Hacker News new | ask | show | jobs
by _vegp 4250 days ago
So this situation happens in the news world all the time. While a company or agency has original databases, excel sheets, what have you - they don't consider that publishing them in a "human-readable" format is nearly the same thing as publishing the raw data. Try calling the place for a copy, and they'll hang up on you. But, they won't think that a crafty outsider can probably reconstruct the original by scraping.

What's particularly interesting here is guessing the motivation behind publishing. Was the information a trade secret, or did a middle-manager want to show that their team is ahead of the others? Or are these feathers to show the company has the know-how and capability?

In either case, most of the web-published data isn't initially considered as published data by the publishers, who in turn don't think to state any restrictions governing the data. That's when we scrape and make use of it - and even if there are restrictions on republishing, you can still perform and claim transformative derivative work.
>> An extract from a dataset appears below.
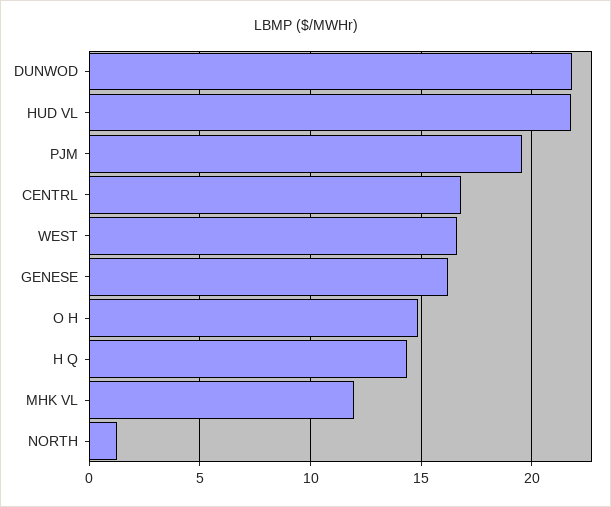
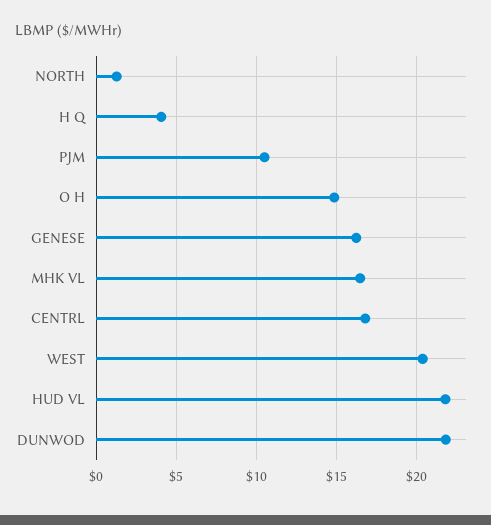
PJM: 19.5 -> 10.5
WEST: 16.5 -> 20.5
H Q: 14.5 -> 4
MHK VL: 12 -> 16.5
The fun legalese part is what happens when they discover what you're doing and try to lash out, or interrupt a standing scrape. One time, all it took to unblock access was to show up at a meeting and get yelled at by a police captain for 30 minutes. Our retort started with "In the interest of public safety, ..."

1 comments

> One time, all it took to unblock access was to show up at a meeting and get yelled at by a police captain for 30 minutes. Our retort started with "In the interest of public safety, ..."

I'd like to hear more about your example.

Well, the PD found out that we were scraping and publishing data when a superior asked them about it. They were embarrassed and ambushed. Imagine your boss asking you "hey data guy, when did we start sending data to the paper?"

The data itself was public safety information and there was every reason to publish it. Anyhow, our access got cut off and when we inquired about it, they setup a meeting at their headquarters instead of providing any answers. That morning, I showed up at their deathstar-looking building with my editor and we spent 30 minutes getting chewed out by guys in uniforms, suits and badges for "incorrect geocoding" and other false information that we were publishing.

We said that yes, there were some errors but that we took every reasonable attempt to validate it (see http://pp19dd.com/2009/02/vessels-in-distress/). After the guy running the show vented, he showed us the proper way to geocode and correct errors during which time I was thinking "uh, why not send us the lat/lng that you're showing us here, instead of berating us?"

The compromise was that they'd add "precint zone" information to the dataset, and we could proceed so long as we checked whether a geocoded point was within the zone. We promised to check this process with a point-in-polygon algorithm, and the guy was happy as a clam that we took note of his work and gave him respect. After that, he eased up and showed us some of the other cool stuff the PD data guys were working on. For example, they pre-plot escape vectors for burglaries so when cops are dispatched, they first go to where bad guys are likely running to, not where they ran from.